Israeli sources reported that the government of Prime Minister, Benjamin Netanyahu, will likely respond positively to U.S calls for starting direct talks with the Palestinian Authority of President Mahmoud Abbas. The talks will likely be held by the beginning of September in Washington. U.S. president Barack Obama, Palestinian President, Mahmoud Abbas, and Israeli Prime Minister, Benjamin Netanyahu, will participate in the talks.
The Palestinian leadership in the West Bank is awaiting a decision from the Quartet Committee setting the borders of 1967 as the base and main aim of these talks.
Israeli sources reported that Netanyahu does not believe that the talks will lead to a solution at the current stage, but believes that such talks will improve Israel’s image and stance on the international level.

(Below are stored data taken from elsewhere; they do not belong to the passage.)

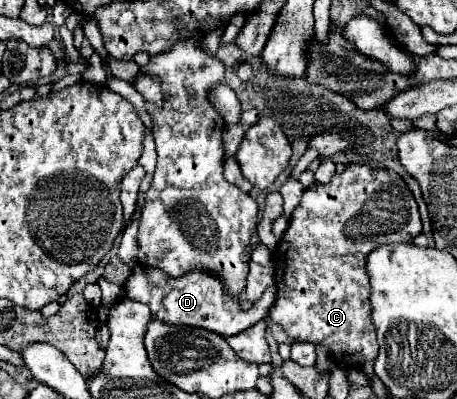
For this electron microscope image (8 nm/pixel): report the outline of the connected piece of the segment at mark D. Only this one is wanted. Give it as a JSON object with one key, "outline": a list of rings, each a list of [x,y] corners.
{"outline":[[[138,264],[132,268],[132,274],[128,276],[124,292],[132,300],[148,304],[152,310],[152,318],[160,322],[204,328],[224,338],[254,326],[268,312],[266,304],[264,304],[264,310],[248,310],[248,312],[242,310],[238,298],[228,298],[228,294],[224,294],[224,282],[220,282],[216,274],[208,274],[206,270],[194,270],[192,274],[180,276],[180,278],[168,278],[166,274],[162,274],[162,270]]]}

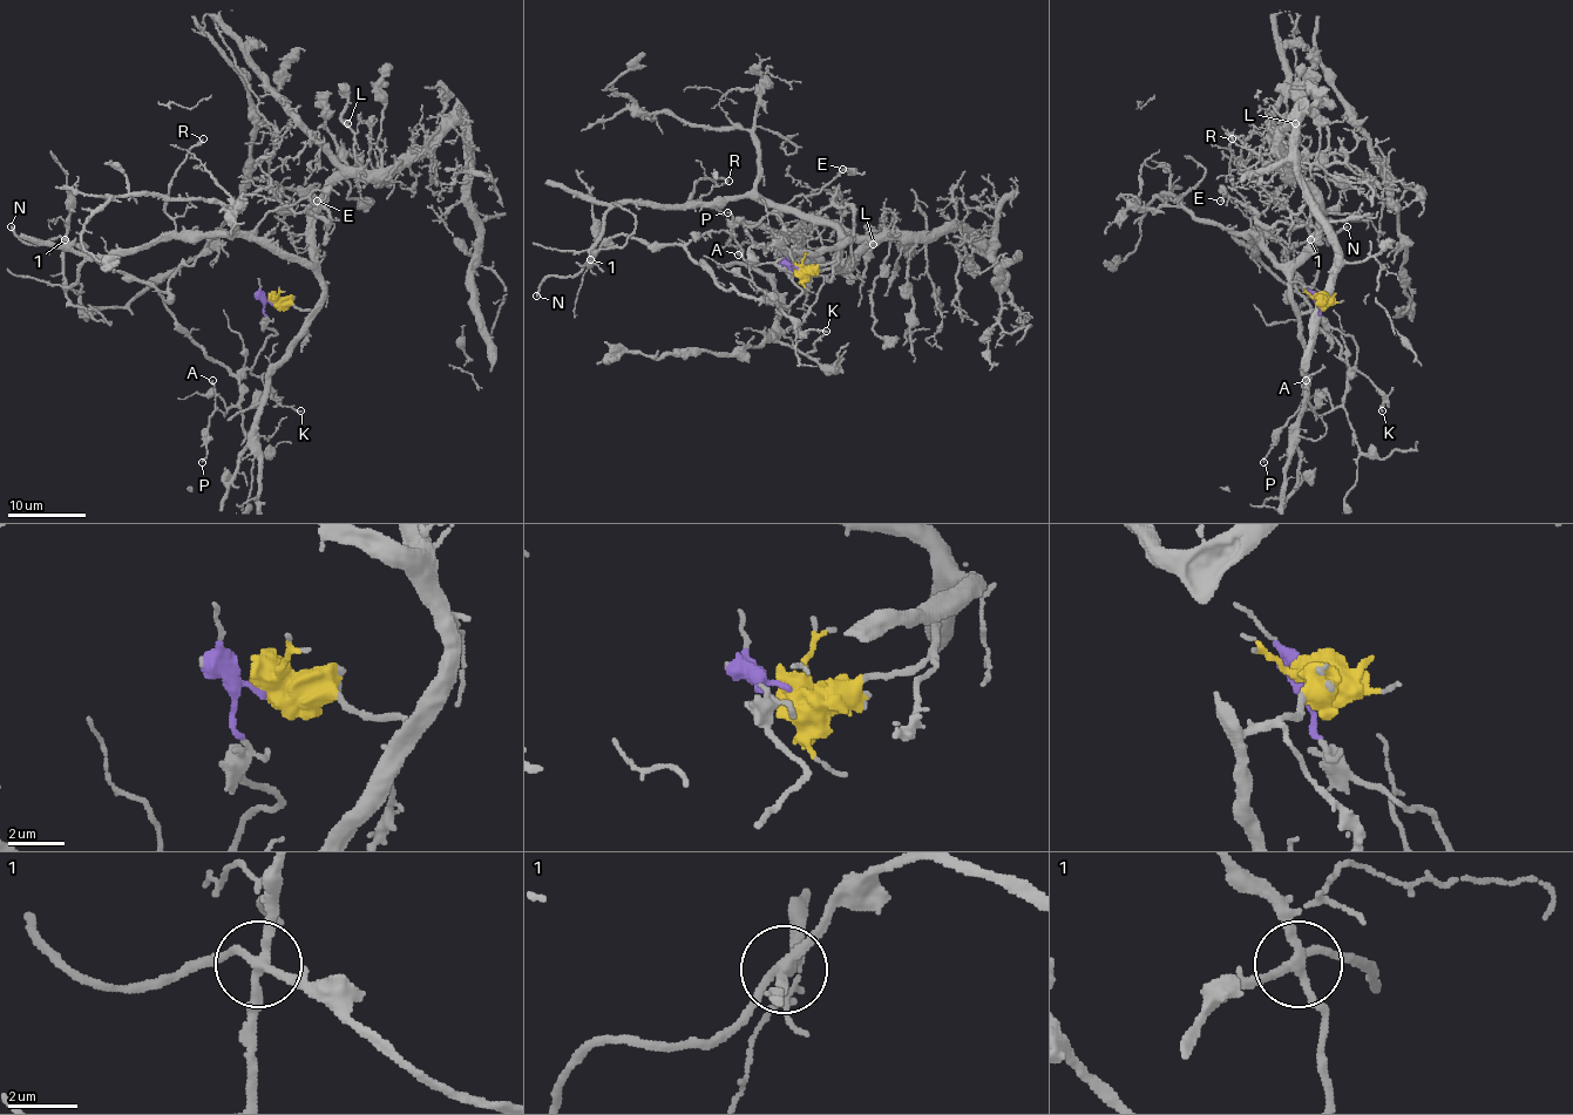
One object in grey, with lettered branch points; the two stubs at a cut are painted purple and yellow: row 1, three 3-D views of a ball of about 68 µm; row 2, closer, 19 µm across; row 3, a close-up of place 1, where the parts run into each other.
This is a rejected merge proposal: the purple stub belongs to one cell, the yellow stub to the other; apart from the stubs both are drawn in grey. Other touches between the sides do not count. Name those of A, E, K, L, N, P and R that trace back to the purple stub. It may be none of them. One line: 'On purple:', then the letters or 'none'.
On purple: A, E, K, N, P

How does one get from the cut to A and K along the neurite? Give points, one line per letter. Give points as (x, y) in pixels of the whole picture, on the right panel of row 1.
A: (1320, 303), (1320, 314), (1355, 340), (1357, 364), (1346, 401), (1331, 412), (1315, 415), (1300, 405), (1306, 380)
K: (1320, 303), (1320, 314), (1355, 340), (1357, 368), (1382, 398), (1382, 412)

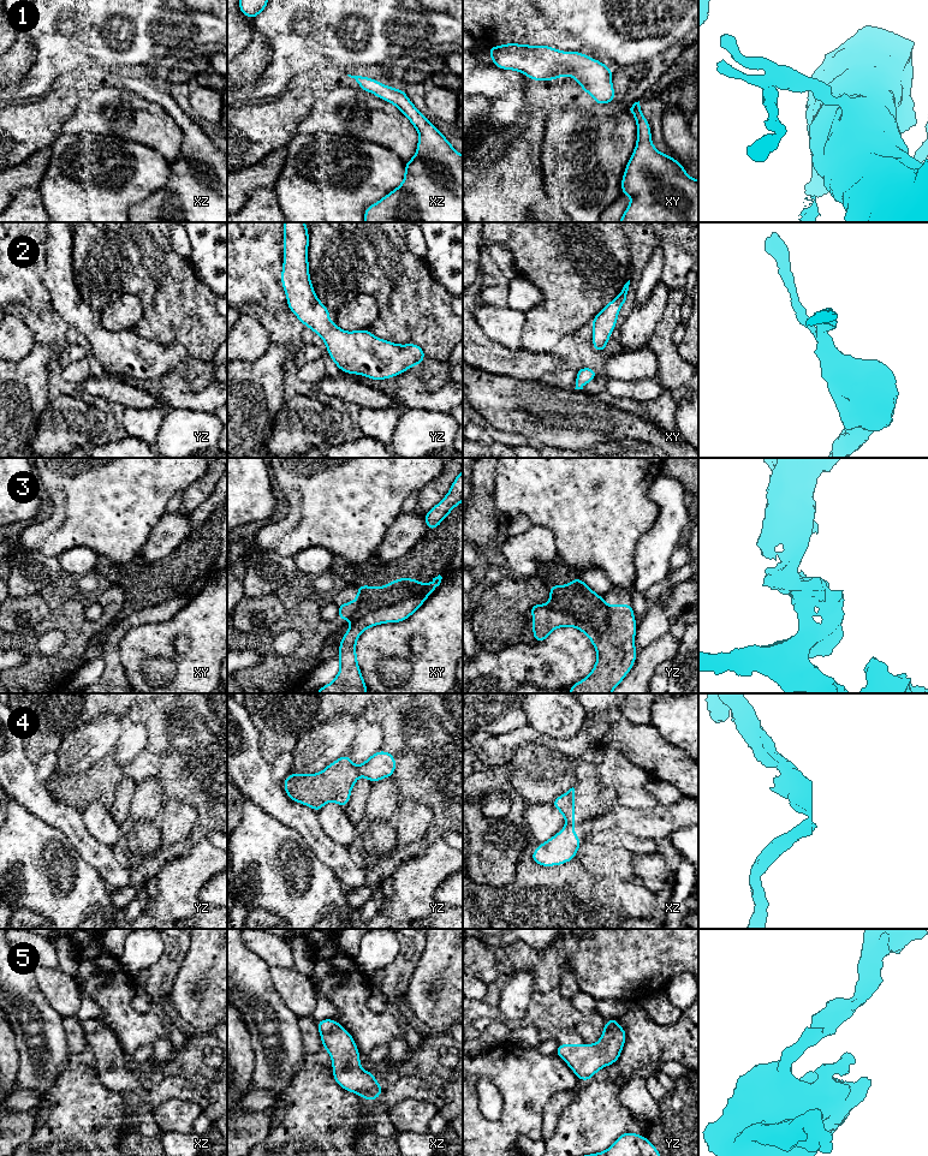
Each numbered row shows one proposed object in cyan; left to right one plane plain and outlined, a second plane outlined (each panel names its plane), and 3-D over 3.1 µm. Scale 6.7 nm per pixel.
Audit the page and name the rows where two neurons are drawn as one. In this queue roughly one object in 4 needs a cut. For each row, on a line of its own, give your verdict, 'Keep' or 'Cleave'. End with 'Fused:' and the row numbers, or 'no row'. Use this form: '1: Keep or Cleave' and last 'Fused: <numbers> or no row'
1: Keep
2: Keep
3: Cleave
4: Cleave
5: Keep
Fused: 3, 4

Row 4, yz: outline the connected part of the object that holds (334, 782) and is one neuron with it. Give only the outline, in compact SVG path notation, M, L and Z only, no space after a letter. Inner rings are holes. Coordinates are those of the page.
M345 753L319 774L291 773L282 785L291 800L314 811L320 811L327 802L335 802L345 809L358 773L358 767Z

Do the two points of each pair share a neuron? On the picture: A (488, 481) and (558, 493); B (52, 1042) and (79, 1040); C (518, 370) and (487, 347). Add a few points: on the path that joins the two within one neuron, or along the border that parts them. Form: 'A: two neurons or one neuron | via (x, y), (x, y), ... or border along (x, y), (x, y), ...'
A: two neurons | border along (495, 470), (495, 506), (499, 510)
B: two neurons | border along (61, 1018), (61, 1028), (69, 1054)
C: one neuron | via (511, 364), (500, 361), (494, 355)

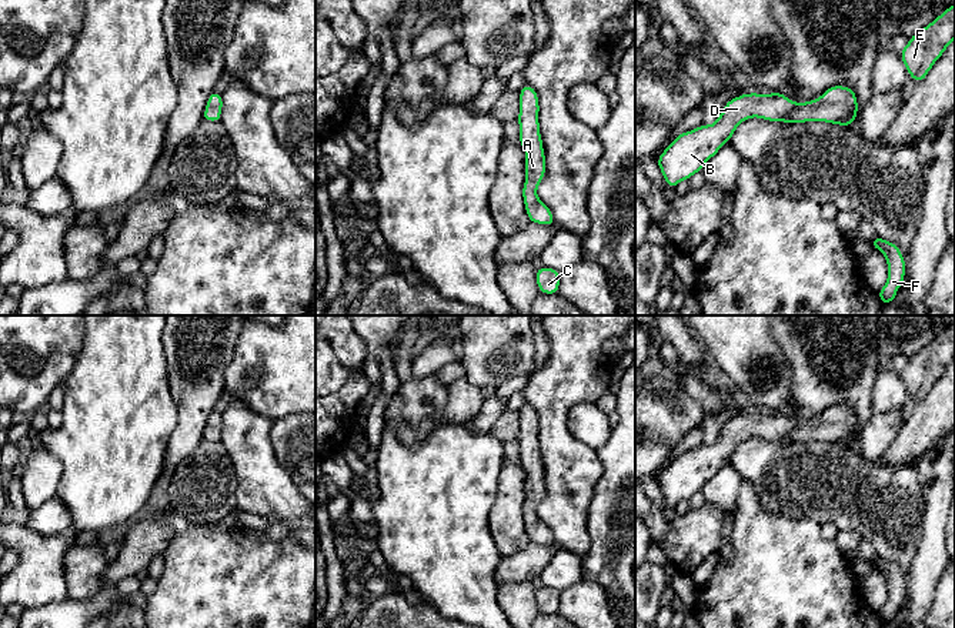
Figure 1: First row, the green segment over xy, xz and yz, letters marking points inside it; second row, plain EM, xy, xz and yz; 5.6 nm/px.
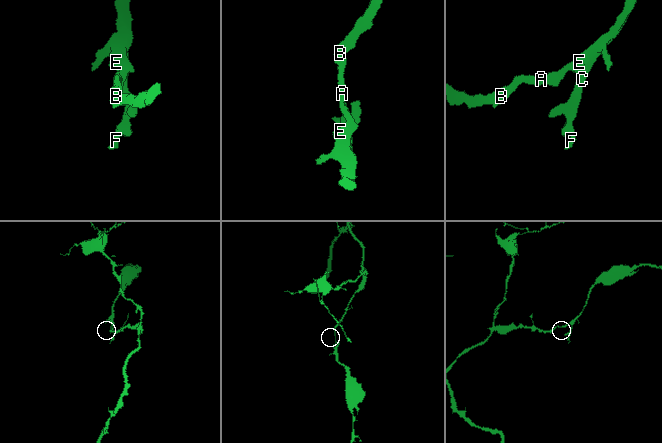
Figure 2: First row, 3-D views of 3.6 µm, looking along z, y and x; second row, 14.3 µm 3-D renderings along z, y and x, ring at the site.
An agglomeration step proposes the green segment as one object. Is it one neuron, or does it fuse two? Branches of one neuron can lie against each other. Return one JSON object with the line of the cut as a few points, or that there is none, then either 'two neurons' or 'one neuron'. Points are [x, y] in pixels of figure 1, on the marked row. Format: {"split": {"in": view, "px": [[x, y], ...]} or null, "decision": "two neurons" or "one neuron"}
{"split": null, "decision": "one neuron"}

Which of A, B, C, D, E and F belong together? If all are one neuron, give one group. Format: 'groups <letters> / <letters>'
groups A B C D E F

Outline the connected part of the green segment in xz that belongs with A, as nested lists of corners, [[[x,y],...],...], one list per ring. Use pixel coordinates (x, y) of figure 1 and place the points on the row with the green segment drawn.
[[[525,84],[520,90],[520,144],[525,151],[525,183],[522,200],[531,223],[552,226],[552,211],[538,198],[537,188],[545,176],[545,154],[540,134],[540,103],[534,87]]]

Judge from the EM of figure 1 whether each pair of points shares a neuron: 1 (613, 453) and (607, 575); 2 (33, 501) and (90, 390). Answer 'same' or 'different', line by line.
1: same
2: different

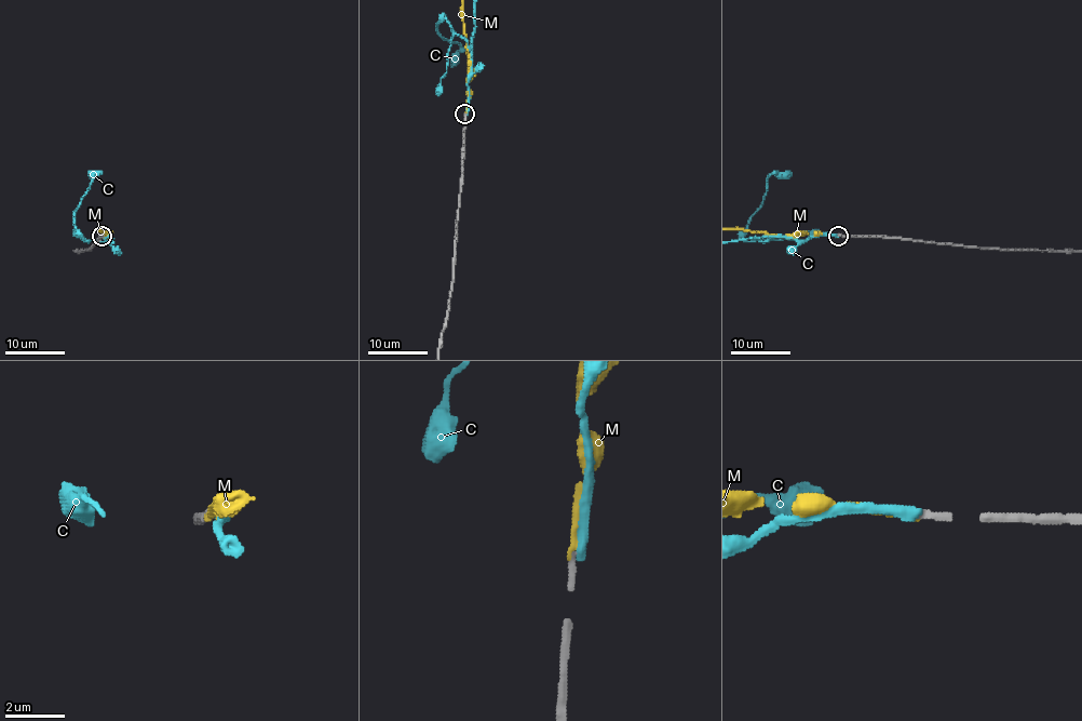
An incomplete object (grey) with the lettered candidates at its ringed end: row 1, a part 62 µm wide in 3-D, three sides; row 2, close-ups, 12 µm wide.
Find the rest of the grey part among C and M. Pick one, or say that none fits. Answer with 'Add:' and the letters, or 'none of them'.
Add: M

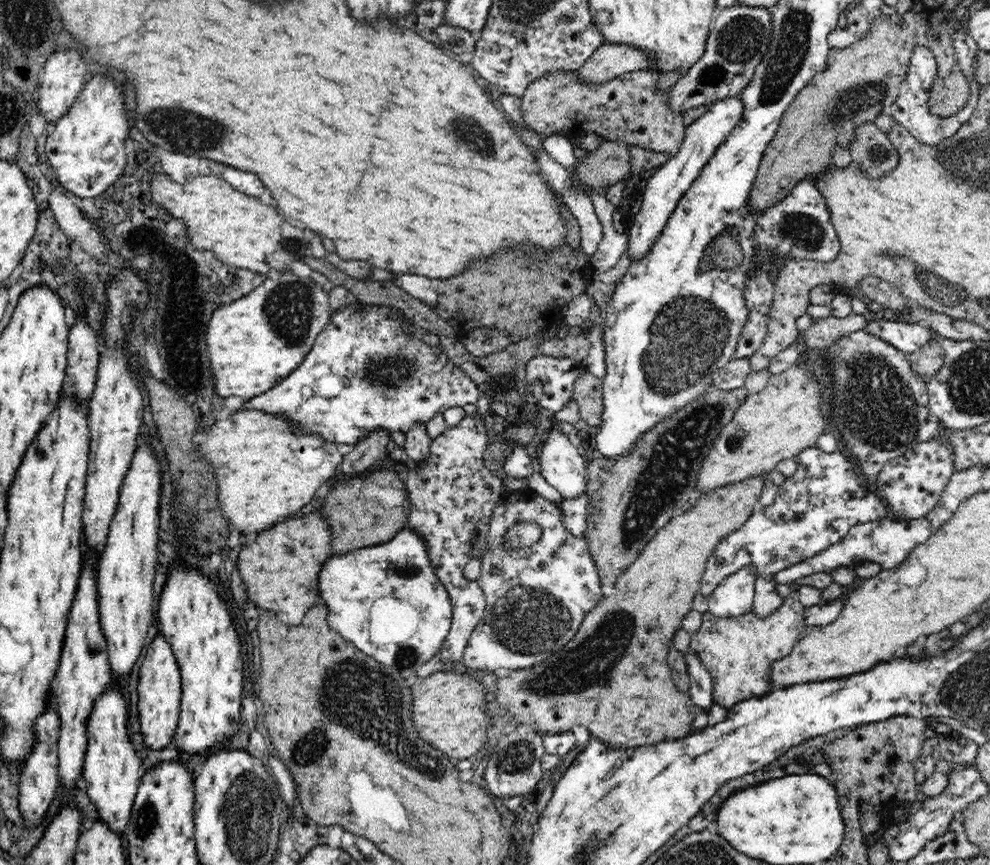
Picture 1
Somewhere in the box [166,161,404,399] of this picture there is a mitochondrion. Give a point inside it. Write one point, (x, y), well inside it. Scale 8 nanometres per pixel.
(289, 308)

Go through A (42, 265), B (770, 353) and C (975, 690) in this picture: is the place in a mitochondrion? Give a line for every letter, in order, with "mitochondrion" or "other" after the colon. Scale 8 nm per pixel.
A: other
B: other
C: mitochondrion

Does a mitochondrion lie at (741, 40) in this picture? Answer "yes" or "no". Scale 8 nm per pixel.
yes

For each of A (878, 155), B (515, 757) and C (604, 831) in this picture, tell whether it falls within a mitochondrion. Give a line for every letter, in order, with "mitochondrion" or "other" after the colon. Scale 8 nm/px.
A: mitochondrion
B: mitochondrion
C: mitochondrion

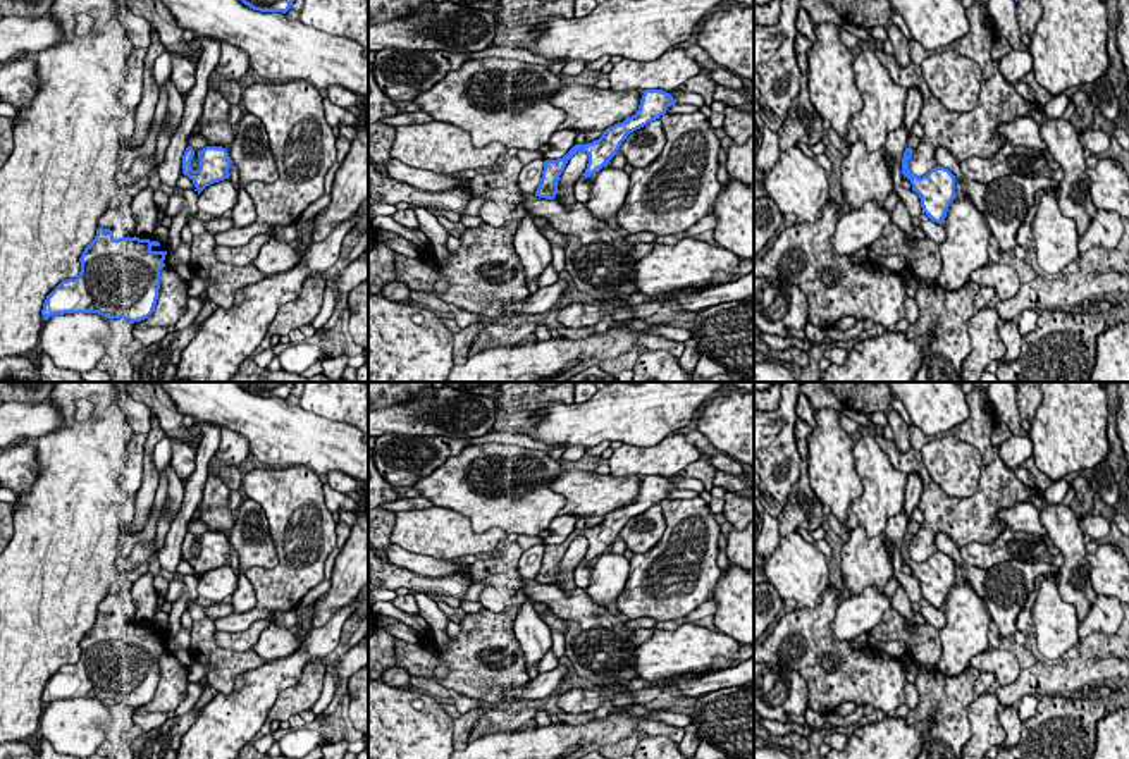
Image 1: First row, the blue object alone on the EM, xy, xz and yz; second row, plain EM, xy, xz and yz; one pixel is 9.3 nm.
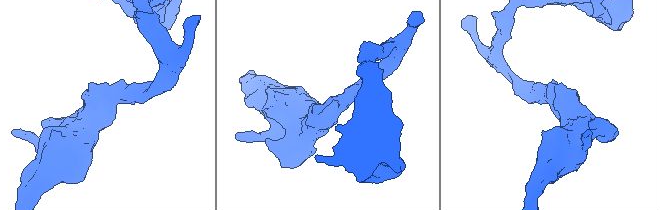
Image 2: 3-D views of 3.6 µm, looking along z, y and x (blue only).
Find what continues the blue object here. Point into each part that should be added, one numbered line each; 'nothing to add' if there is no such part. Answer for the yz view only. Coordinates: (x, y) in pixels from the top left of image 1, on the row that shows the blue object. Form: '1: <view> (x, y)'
nothing to add

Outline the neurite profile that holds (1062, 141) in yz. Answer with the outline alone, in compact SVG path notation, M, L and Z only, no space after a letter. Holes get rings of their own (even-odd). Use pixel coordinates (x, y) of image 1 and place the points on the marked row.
M1036 103L1036 107L1043 115L1040 134L1048 153L1064 170L1064 179L1057 188L1060 212L1077 224L1081 238L1096 213L1089 191L1091 181L1086 174L1084 146L1081 145L1079 133L1069 120L1064 117L1052 119L1041 105Z

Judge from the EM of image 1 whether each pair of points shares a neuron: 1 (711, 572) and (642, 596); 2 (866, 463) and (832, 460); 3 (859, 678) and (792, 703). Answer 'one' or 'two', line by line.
1: one
2: two
3: two

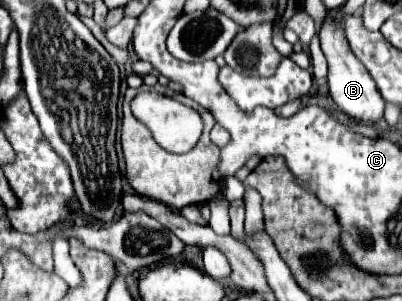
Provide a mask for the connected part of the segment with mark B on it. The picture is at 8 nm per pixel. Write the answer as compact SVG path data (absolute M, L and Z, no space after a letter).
M326 19L320 29L320 43L322 43L322 51L328 59L328 87L330 87L330 97L336 103L336 107L340 111L344 111L348 117L354 117L360 121L370 121L370 123L380 121L384 117L386 101L382 99L380 91L376 89L376 83L370 77L370 73L354 57L348 43L344 41L344 29L340 25L336 25L334 21Z

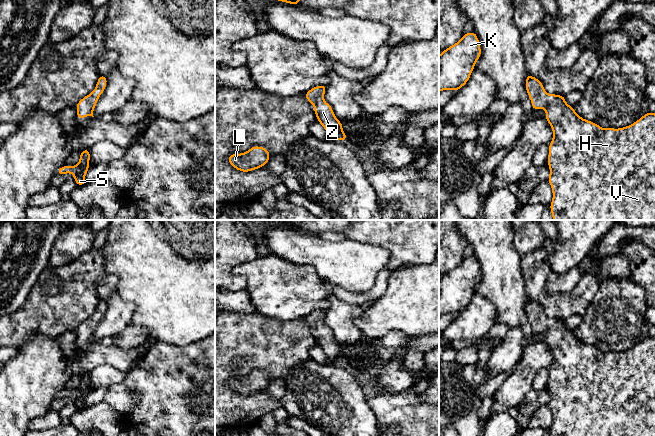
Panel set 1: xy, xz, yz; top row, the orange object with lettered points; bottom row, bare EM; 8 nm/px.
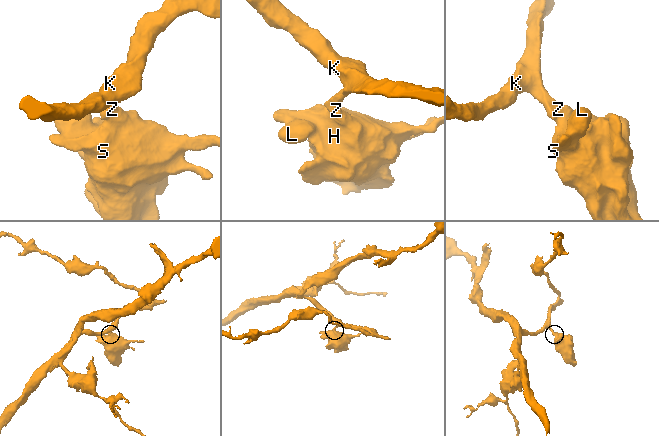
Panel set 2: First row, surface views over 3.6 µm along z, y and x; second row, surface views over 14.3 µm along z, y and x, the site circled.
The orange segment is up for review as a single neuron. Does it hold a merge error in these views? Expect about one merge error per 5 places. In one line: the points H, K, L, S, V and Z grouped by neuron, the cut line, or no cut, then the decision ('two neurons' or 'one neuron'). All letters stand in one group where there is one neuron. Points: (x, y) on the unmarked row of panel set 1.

Netanyahu and his government refuse a full withdrawal from territories Israel illegally captured in 1967, this includes rejecting any withdrawal from occupied East Jerusalem and the removal of settlement blocks in the occupied West Bank.
Settlements are illegal, violate the international law and constitute war crimes. Article 49 of The Fourth Geneva Convention prohibits an occupying power from transferring citizens from its own territory to territories it occupies.
The Hague Regulations also prohibit an occupying power from conducting permanent changes in the occupied areas unless the changes are needed for military purposes, such changes should also benefit the local population of the occupied territories.
But changes Israel is conducting in the occupied territories and occupied East Jerusalem are only benefiting the country and its settler population.